‘Black Panther: The Album’ Debuts at No. 1 on Billboard 200 Chart

The set, which features music from and inspired by the blockbuster Marvel Studios film Black Panther, garners the biggest week for a soundtrack — in terms of total units earned — in a year-and-a-half. The last soundtrack to score a larger week was Suicide Squad: The Album, which bowed atop the Aug. 27, 2016-dated list with 182,000 units earned. Black Panther: The Album was released on Feb. 9 through Top Dawg/Aftermath/Interscope Records.

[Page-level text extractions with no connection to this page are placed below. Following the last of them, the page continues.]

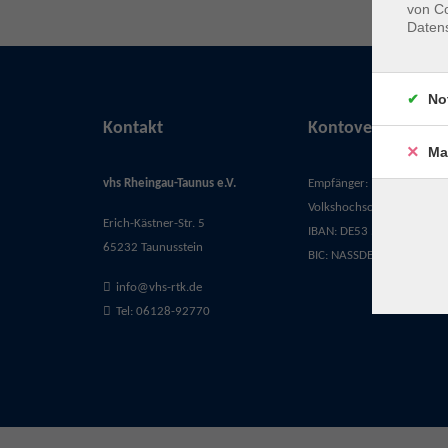
von Co
Daten
No
Kontakt
Kontoverbindung
Ma
vhs Rheingau-Taunus e.V.
Empfänger:
Volkshochschule Rheingau-
Erich-Kästner-Str. 5
IBAN: DE53 5105 0015 03
65232 Taunusstein
BIC: NASSDE55XXX
info@vhs-rtk.de
Tel: 06128-92770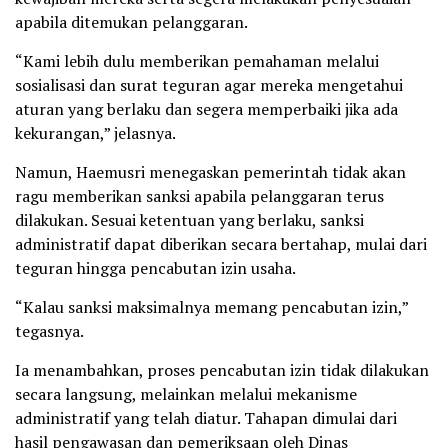
apabila ditemukan pelanggaran.
“Kami lebih dulu memberikan pemahaman melalui
sosialisasi dan surat teguran agar mereka mengetahui
aturan yang berlaku dan segera memperbaiki jika ada
kekurangan,” jelasnya.
Namun, Haemusri menegaskan pemerintah tidak akan
ragu memberikan sanksi apabila pelanggaran terus
dilakukan. Sesuai ketentuan yang berlaku, sanksi
administratif dapat diberikan secara bertahap, mulai dari
teguran hingga pencabutan izin usaha.
“Kalau sanksi maksimalnya memang pencabutan izin,”
tegasnya.
Ia menambahkan, proses pencabutan izin tidak dilakukan
secara langsung, melainkan melalui mekanisme
administratif yang telah diatur. Tahapan dimulai dari
hasil pengawasan dan pemeriksaan oleh Dinas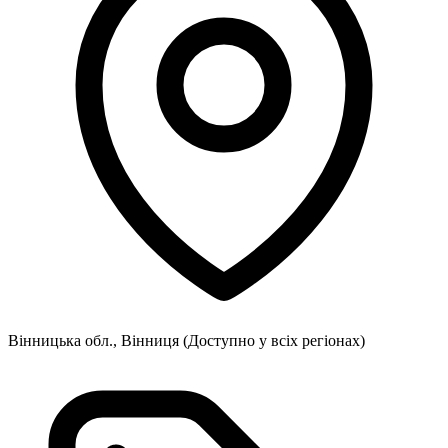
Вінницька обл., Вінниця
(Доступно у всіх регіонах)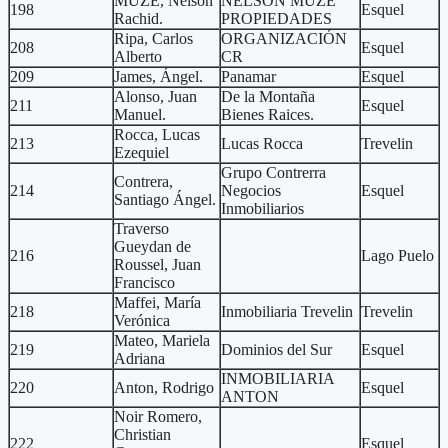
MUZE, Nelson
NELSON MUZE
198
Esquel
Rachid.
PROPIEDADES
Ripa, Carlos
ORGANIZACIÓN
208
Esquel
Alberto
CR
209
James, Ángel.
Panamar
Esquel
Alonso, Juan
De la Montaña
211
Esquel
Manuel.
Bienes Raices.
Rocca, Lucas
213
Lucas Rocca
Trevelin
Ezequiel
Grupo Contrerra
Contrera,
214
Negocios
Esquel
Santiago Ángel.
Inmobiliarios
Traverso
Gueydan de
216
Lago Puelo
Roussel, Juan
Francisco
Maffei, María
218
Inmobiliaria Trevelin
Trevelin
Verónica
Mateo, Mariela
219
Dominios del Sur
Esquel
Adriana
INMOBILIARIA
220
Anton, Rodrigo
Esquel
ANTON
Noir Romero,
Christian
222
Esquel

The Billboard 200 chart ranks the most popular albums of the week in the U.S. based on multi-metric consumption, which includes traditional album sales, track equivalent albums (TEA) and streaming equivalent albums (SEA). The new Feb. 24-dated chart (where Black Panther: The Album starts at No. 1) will be posted in full on Billboard’s websites on Wednesday (Feb. 21) — one day later than usual, due to the Presidents’ Day holiday in the U.S. on Feb. 19.

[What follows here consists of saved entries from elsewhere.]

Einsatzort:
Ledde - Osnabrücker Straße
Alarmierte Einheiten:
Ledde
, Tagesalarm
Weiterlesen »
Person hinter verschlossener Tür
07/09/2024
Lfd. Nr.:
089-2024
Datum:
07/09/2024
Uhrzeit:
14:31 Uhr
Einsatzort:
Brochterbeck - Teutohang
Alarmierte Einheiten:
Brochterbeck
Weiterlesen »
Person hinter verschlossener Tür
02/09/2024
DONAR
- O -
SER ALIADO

The Black Panther album includes a number of songs by Kendrick Lamar, who curated and produced the hip-hop-heavy album with Top Dawg Entertainment’s founder/CEO Anthony “Top Dawg” Tiffith. The set’s tunes also boast contributions from The WeekndSZAKhalid and James Blake, among others. The album is the fifth No. 1 for Top Dawg, following a trio of leaders from Lamar (DAMN.untitled unmastered. and To Pimp a Butterfly) and ScHoolboy Q’s Oxymoron.

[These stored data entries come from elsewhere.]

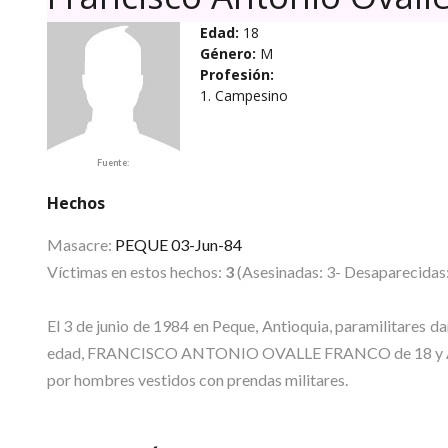
Edad:
18
Género:
M
Profesión:
1. Campesino
Fuente:
Hechos
Masacre:
PEQUE 03-Jun-84
Víctimas en estos hechos:
3
(Asesinadas: 3- Desaparecidas:
El 3 de junio de 1984 en Peque, Antioquia, paramilitar
edad, FRANCISCO ANTONIO OVALLE FRANCO de 18 y ALO
por hombres vestidos con prendas militares.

Black Panther is the second soundtrack to reach No. 1 on the Billboard 200 in 2018, following The Greatest Showman, which spent two weeks atop the list (dated Jan. 13 and 20).

The 14-track Black Panther album’s debut is powered mostly by streams, as the set collected 93,000 streaming equivalent album units. (The remainder of its bow came from traditional album sales: 52,000; and track equivalent album units: 9,000.) It’s not unusual to see such a large streaming number for Black Panther: The Album, as hip-hop albums tend to perform well on streaming services.

Black Panther: The Album’s 93,000 SEA unit launch equates to 138.9 million on-demand audio streams for the album’s songs in the week ending Feb. 15. That’s the largest streaming week ever for a soundtrack, surging past the 40.4 million on-demand audio streams The Greatest Showman collected in the week ending Jan. 25.